▸ ASSIGNMENT
Your answer must be a word-for-word copy of the data.

***

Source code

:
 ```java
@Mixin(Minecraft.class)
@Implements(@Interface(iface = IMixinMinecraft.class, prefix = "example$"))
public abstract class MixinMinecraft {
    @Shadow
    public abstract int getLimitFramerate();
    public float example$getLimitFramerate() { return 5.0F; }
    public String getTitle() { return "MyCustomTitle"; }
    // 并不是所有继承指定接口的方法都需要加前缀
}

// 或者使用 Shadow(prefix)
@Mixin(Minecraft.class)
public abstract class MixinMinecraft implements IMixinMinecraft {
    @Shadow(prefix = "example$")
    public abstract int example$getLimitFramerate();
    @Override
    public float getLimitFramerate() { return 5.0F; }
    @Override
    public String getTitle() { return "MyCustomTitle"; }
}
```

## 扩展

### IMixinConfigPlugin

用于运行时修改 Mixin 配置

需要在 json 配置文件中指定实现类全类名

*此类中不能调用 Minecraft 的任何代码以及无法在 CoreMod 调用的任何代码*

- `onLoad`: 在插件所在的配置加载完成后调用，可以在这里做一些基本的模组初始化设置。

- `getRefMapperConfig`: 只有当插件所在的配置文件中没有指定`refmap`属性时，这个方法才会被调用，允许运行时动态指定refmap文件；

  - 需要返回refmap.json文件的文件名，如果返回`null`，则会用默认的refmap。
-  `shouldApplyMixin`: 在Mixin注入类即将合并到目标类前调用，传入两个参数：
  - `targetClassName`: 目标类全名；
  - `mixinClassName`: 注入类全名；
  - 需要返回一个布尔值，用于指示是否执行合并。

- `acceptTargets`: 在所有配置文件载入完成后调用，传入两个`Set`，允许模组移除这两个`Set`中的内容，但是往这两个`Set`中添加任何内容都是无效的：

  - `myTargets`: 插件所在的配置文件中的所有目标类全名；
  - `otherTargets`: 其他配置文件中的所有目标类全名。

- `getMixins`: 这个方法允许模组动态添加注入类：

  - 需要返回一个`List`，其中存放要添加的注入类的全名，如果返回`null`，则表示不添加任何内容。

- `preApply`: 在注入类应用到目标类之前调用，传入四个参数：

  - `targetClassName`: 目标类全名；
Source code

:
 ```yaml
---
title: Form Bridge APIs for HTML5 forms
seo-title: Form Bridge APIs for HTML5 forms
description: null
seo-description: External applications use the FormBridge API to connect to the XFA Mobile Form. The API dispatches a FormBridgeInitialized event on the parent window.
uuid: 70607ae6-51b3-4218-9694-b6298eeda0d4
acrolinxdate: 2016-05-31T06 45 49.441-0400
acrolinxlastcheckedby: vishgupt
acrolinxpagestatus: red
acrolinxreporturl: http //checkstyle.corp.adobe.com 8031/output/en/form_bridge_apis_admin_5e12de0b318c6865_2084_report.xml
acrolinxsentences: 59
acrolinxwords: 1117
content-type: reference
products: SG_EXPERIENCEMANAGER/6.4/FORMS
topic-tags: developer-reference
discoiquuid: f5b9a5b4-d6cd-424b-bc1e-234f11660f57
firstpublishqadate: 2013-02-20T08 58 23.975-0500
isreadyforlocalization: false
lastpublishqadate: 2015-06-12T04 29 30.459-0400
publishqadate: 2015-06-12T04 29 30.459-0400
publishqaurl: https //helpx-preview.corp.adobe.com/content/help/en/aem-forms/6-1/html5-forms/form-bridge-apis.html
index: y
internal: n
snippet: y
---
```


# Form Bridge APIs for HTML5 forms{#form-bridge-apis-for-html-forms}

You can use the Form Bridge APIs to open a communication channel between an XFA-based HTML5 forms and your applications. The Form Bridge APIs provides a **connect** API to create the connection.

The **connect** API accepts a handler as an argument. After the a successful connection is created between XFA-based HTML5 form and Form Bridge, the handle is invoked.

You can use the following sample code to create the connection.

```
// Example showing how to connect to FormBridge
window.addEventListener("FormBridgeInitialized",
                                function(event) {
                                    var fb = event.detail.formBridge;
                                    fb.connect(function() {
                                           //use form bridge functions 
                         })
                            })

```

***

▸ ANSWER
Source code

:
 ```java
@Mixin(Minecraft.class)
@Implements(@Interface(iface = IMixinMinecraft.class, prefix = "example$"))
public abstract class MixinMinecraft {
    @Shadow
    public abstract int getLimitFramerate();
    public float example$getLimitFramerate() { return 5.0F; }
    public String getTitle() { return "MyCustomTitle"; }
    // 并不是所有继承指定接口的方法都需要加前缀
}

// 或者使用 Shadow(prefix)
@Mixin(Minecraft.class)
public abstract class MixinMinecraft implements IMixinMinecraft {
    @Shadow(prefix = "example$")
    public abstract int example$getLimitFramerate();
    @Override
    public float getLimitFramerate() { return 5.0F; }
    @Override
    public String getTitle() { return "MyCustomTitle"; }
}
```

## 扩展

### IMixinConfigPlugin

用于运行时修改 Mixin 配置

需要在 json 配置文件中指定实现类全类名

*此类中不能调用 Minecraft 的任何代码以及无法在 CoreMod 调用的任何代码*

- `onLoad`: 在插件所在的配置加载完成后调用，可以在这里做一些基本的模组初始化设置。

- `getRefMapperConfig`: 只有当插件所在的配置文件中没有指定`refmap`属性时，这个方法才会被调用，允许运行时动态指定refmap文件；

  - 需要返回refmap.json文件的文件名，如果返回`null`，则会用默认的refmap。
-  `shouldApplyMixin`: 在Mixin注入类即将合并到目标类前调用，传入两个参数：
  - `targetClassName`: 目标类全名；
  - `mixinClassName`: 注入类全名；
  - 需要返回一个布尔值，用于指示是否执行合并。

- `acceptTargets`: 在所有配置文件载入完成后调用，传入两个`Set`，允许模组移除这两个`Set`中的内容，但是往这两个`Set`中添加任何内容都是无效的：

  - `myTargets`: 插件所在的配置文件中的所有目标类全名；
  - `otherTargets`: 其他配置文件中的所有目标类全名。

- `getMixins`: 这个方法允许模组动态添加注入类：

  - 需要返回一个`List`，其中存放要添加的注入类的全名，如果返回`null`，则表示不添加任何内容。

- `preApply`: 在注入类应用到目标类之前调用，传入四个参数：

  - `targetClassName`: 目标类全名；
Source code

:
 ```yaml
---
title: Form Bridge APIs for HTML5 forms
seo-title: Form Bridge APIs for HTML5 forms
description: null
seo-description: External applications use the FormBridge API to connect to the XFA Mobile Form. The API dispatches a FormBridgeInitialized event on the parent window.
uuid: 70607ae6-51b3-4218-9694-b6298eeda0d4
acrolinxdate: 2016-05-31T06 45 49.441-0400
acrolinxlastcheckedby: vishgupt
acrolinxpagestatus: red
acrolinxreporturl: http //checkstyle.corp.adobe.com 8031/output/en/form_bridge_apis_admin_5e12de0b318c6865_2084_report.xml
acrolinxsentences: 59
acrolinxwords: 1117
content-type: reference
products: SG_EXPERIENCEMANAGER/6.4/FORMS
topic-tags: developer-reference
discoiquuid: f5b9a5b4-d6cd-424b-bc1e-234f11660f57
firstpublishqadate: 2013-02-20T08 58 23.975-0500
isreadyforlocalization: false
lastpublishqadate: 2015-06-12T04 29 30.459-0400
publishqadate: 2015-06-12T04 29 30.459-0400
publishqaurl: https //helpx-preview.corp.adobe.com/content/help/en/aem-forms/6-1/html5-forms/form-bridge-apis.html
index: y
internal: n
snippet: y
---
```


# Form Bridge APIs for HTML5 forms{#form-bridge-apis-for-html-forms}

You can use the Form Bridge APIs to open a communication channel between an XFA-based HTML5 forms and your applications. The Form Bridge APIs provides a **connect** API to create the connection.

The **connect** API accepts a handler as an argument. After the a successful connection is created between XFA-based HTML5 form and Form Bridge, the handle is invoked.

You can use the following sample code to create the connection.

```
// Example showing how to connect to FormBridge
window.addEventListener("FormBridgeInitialized",
                                function(event) {
                                    var fb = event.detail.formBridge;
                                    fb.connect(function() {
                                           //use form bridge functions 
                         })
                            })

```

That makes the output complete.